— Start of DATA FOR THIS TASK —

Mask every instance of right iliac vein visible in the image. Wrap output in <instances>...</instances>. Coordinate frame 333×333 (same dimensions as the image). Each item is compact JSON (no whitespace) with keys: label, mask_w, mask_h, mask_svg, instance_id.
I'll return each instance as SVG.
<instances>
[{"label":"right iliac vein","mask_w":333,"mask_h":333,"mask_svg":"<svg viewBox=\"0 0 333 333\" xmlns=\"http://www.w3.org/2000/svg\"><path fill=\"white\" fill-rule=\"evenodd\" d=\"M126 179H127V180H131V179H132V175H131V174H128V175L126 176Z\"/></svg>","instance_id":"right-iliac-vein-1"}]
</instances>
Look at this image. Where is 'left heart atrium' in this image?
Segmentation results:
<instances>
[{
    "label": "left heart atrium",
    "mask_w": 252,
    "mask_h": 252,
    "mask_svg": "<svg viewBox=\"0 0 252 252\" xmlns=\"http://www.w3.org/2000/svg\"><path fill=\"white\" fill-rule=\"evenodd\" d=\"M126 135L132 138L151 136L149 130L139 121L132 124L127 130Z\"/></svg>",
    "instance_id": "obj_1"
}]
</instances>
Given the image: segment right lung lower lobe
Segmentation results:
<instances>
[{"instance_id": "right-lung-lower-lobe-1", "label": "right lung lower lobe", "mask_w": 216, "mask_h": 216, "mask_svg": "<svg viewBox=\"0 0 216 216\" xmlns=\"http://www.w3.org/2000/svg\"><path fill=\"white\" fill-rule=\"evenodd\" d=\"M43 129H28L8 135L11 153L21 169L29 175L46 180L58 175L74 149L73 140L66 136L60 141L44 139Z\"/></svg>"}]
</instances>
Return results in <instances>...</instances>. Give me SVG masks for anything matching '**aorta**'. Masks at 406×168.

— End of DATA FOR THIS TASK —

WHAT TO PRODUCE = Return each line in the records that contains the string "left", copied in full.

EXPECTED ANSWER =
Look at this image. Where is 'left heart atrium' in this image?
    "label": "left heart atrium",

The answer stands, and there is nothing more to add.